Anche l’occhio vuole la sua parte (Italian saying)
Even the eyes want their part.
I am always fascinated by the literal and figurative use of language especially to describe particular dishes; for example, pasta ca nocca (Sicilian): the pasta is dressed with peas and fresh sardines.
Nocca is a bow or a ribbon in Sicilian. A coloured ribbon or a bow in one’s hair looks attractive – probably at the time Sicilians came up with its name rather than now. . This pasta contains peas, and the contrasting green against the pasta, is eye catching and demands admiration, hence the name. I make the dish even prettier by using farfalle shaped pasta (butterflies) although these look more like bows to me.
pasta, 500g, short pasta (such as farfalle , fusilli or shells)
sardines, 300g fillets
peas, 400g fresh, green, young and shelled
parsley, a small bunch, cut finely
onion, 1 cut finely
extra virgin olive oil, ¾ cup
salt and freshly ground black pepper to taste
grated pecorino, to taste
Soften the onion in the extra virgin olive oil.
Add the peas, seasoning and the parsley. Without the lid, stir the contents gently over medium heat until the peas are well coated with the oil and the parsley has softened.
Add a splash of water (or white wine or vegetable stock), cover and cook gently until the peas have softened.
Add the sardines and continue to braise the contents uncovered until the sardines have cooked (only a few minutes) and broken up in the sauce.

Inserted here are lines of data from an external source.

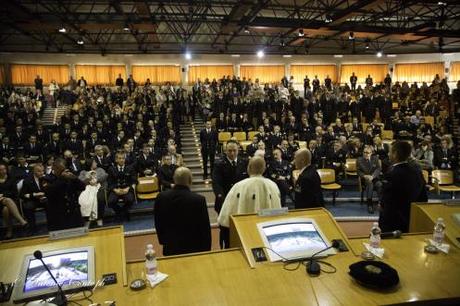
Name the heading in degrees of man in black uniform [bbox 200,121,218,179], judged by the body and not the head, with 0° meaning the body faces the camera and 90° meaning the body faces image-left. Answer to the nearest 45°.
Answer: approximately 0°

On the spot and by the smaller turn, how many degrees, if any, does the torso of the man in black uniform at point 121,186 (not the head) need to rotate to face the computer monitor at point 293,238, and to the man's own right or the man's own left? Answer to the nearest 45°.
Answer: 0° — they already face it

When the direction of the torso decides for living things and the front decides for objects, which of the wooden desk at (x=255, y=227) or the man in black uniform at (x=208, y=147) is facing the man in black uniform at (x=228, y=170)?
the man in black uniform at (x=208, y=147)

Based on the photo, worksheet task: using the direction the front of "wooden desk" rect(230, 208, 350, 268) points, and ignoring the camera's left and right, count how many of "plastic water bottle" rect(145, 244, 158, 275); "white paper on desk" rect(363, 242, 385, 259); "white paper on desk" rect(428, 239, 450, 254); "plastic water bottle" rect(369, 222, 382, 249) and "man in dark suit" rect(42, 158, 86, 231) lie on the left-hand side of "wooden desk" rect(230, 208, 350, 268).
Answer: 3

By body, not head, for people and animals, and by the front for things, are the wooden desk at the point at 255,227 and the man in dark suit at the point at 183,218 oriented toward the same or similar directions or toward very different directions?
very different directions

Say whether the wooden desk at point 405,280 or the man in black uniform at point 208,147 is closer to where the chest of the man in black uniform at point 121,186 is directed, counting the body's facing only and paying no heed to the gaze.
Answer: the wooden desk

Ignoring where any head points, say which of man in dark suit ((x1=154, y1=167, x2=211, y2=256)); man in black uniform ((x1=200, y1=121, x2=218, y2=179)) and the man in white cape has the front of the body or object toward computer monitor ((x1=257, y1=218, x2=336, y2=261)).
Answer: the man in black uniform

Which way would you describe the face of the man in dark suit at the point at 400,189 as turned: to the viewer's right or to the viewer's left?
to the viewer's left

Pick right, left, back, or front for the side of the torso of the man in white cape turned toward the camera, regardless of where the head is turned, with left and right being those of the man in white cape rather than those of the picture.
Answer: back
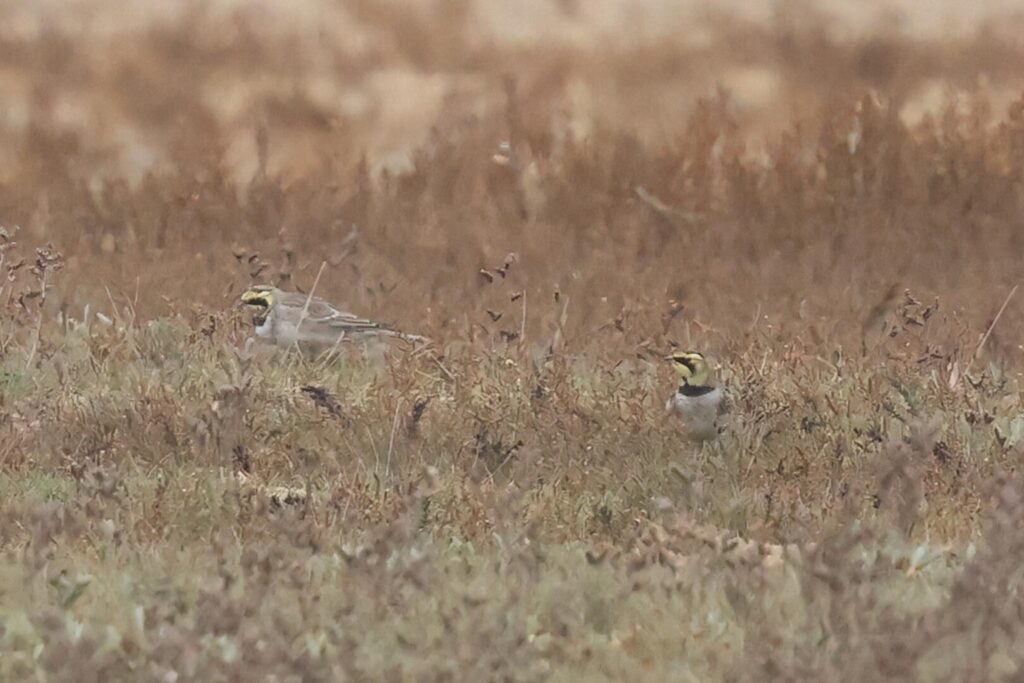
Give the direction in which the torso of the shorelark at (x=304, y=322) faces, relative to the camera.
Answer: to the viewer's left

As an alternative, I like to lightly fry the sardines separately and then add them to the cooked pasta and the peas. This is not the traditional method for this recipe, but I particularly like to taste individual flavours.
Present with grated pecorino.
In some households a little tomato salsa is added to the peas.
Others add wild fennel.
Some use anchovies instead of fresh sardines.